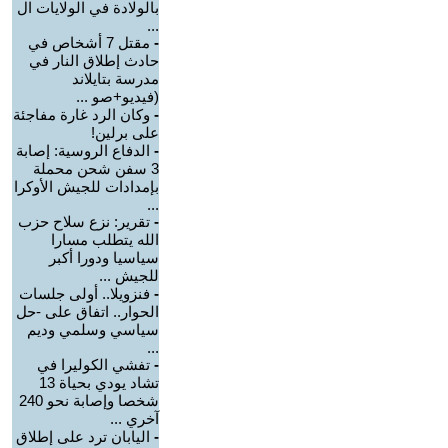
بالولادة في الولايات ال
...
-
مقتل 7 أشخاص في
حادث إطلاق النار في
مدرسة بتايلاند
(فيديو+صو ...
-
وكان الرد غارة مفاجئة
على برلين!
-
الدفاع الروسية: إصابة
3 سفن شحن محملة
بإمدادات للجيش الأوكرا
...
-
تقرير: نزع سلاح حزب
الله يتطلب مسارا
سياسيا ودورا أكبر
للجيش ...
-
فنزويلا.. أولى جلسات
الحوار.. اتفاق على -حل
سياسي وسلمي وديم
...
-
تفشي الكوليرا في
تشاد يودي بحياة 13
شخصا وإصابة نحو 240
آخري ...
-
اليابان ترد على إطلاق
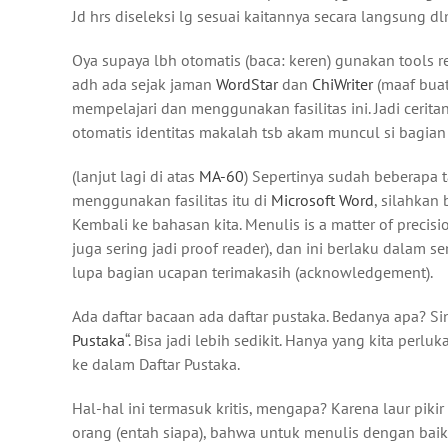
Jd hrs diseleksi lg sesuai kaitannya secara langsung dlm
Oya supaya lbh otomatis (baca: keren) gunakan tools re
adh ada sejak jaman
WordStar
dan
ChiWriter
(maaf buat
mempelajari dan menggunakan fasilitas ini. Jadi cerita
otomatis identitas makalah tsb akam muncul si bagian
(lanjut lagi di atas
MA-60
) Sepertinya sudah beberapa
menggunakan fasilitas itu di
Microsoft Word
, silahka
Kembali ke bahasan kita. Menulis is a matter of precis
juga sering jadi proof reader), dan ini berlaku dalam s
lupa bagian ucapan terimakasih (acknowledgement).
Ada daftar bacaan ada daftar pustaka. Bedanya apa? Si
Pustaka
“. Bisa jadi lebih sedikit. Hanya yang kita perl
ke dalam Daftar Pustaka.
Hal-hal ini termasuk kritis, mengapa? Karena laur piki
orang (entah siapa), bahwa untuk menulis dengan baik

⁂

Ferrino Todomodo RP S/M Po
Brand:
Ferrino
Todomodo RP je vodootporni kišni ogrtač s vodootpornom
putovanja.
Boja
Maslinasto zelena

⁂

▶ **INSTRUCTIONS FOR THE TASK**
The lines above from the line with "بالولادة في الولايات ال" through the line with "orang (entah siapa), bahwa" are to be given again word for word, with no pictures among them.

▶ **RESPONSE FOR THIS EXERCISE**
بالولادة في الولايات ال
...
-
مقتل 7 أشخاص في
حادث إطلاق النار في
مدرسة بتايلاند
(فيديو+صو ...
-
وكان الرد غارة مفاجئة
على برلين!
-
الدفاع الروسية: إصابة
3 سفن شحن محملة
بإمدادات للجيش الأوكرا
...
-
تقرير: نزع سلاح حزب
الله يتطلب مسارا
سياسيا ودورا أكبر
للجيش ...
-
فنزويلا.. أولى جلسات
الحوار.. اتفاق على -حل
سياسي وسلمي وديم
...
-
تفشي الكوليرا في
تشاد يودي بحياة 13
شخصا وإصابة نحو 240
آخري ...
-
اليابان ترد على إطلاق
Jd hrs diseleksi lg sesuai kaitannya secara langsung dlm
Oya supaya lbh otomatis (baca: keren) gunakan tools re
adh ada sejak jaman
WordStar
dan
ChiWriter
(maaf buat
mempelajari dan menggunakan fasilitas ini. Jadi cerita
otomatis identitas makalah tsb akam muncul si bagian
(lanjut lagi di atas
MA-60
) Sepertinya sudah beberapa
menggunakan fasilitas itu di
Microsoft Word
, silahka
Kembali ke bahasan kita. Menulis is a matter of precis
juga sering jadi proof reader), dan ini berlaku dalam s
lupa bagian ucapan terimakasih (acknowledgement).
Ada daftar bacaan ada daftar pustaka. Bedanya apa? Si
Pustaka
“. Bisa jadi lebih sedikit. Hanya yang kita perl
ke dalam Daftar Pustaka.
Hal-hal ini termasuk kritis, mengapa? Karena laur piki
orang (entah siapa), bahwa untuk menulis dengan baik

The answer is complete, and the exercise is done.